In this blog post
A Practical Developer’s Guide on How to Troubleshoot HTTP 5XX errors
Imagine the following situation:
You are on call, and your monitoring dashboard has flickering red lights due to an increased number of 5xx HTTP responses from one or more of your Kubernetes services. Now it is time to start to troubleshoot 500 Errors. Instead of panicking, you can use this blog as a guide.
Where to start?
Let’s start with the basics.
Error 500, also known as the Internal Server Error, is a common HTTP status code that indicates an issue on the web server’s side. When you encounter an Error 500, it means that the server has encountered an unexpected condition or configuration problem that prevents it from fulfilling the request made by the browser or client.

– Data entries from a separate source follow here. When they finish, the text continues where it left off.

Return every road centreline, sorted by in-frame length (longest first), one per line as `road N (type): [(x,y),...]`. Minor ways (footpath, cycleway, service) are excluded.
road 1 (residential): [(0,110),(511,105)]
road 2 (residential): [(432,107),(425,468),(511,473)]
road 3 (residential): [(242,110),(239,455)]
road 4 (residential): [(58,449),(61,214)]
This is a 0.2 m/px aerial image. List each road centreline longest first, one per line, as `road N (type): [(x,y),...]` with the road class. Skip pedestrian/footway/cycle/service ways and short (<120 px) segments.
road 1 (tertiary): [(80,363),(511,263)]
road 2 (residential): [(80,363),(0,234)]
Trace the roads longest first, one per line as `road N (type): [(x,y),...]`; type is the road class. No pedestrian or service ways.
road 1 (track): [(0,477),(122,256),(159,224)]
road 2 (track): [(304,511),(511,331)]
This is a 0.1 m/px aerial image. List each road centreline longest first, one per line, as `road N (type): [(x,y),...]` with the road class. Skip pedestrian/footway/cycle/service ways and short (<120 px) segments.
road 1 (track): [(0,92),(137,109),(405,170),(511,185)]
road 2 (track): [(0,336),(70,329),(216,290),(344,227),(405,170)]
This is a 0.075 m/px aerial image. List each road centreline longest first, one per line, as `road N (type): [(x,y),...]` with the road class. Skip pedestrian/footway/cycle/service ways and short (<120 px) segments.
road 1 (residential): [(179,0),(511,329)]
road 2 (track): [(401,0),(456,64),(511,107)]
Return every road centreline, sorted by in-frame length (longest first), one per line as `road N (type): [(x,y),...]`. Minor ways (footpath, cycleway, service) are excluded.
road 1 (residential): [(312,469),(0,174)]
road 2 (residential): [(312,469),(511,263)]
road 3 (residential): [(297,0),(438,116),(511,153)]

And that is bad news when customers are relying on your Kubernetes applications. Quick remediation of these errors is critical because providing reliable applications to your end users is important, and applications that produce a lot of 500 Errors put reliability at risk.
But the good news is that this guide will provide the steps you need to take to correct HTTP 500 Errors in your Kubernetes-based applications. We'll also look at various causes of these errors and provide you with easier ways to remediate them.
Why is troubleshooting HTTP 500 Errors so important?
One of the core questions of software monitoring is: What should we monitor? If the end goal of monitoring is to ensure a great customer experience, the availability of the deployed application is one of the most important things to keep an eye on.
A critical metric to monitor is the number of erroneous responses from an exposed HTTP API service. Measured from the server side of the app, it tells you something about the end-user experience.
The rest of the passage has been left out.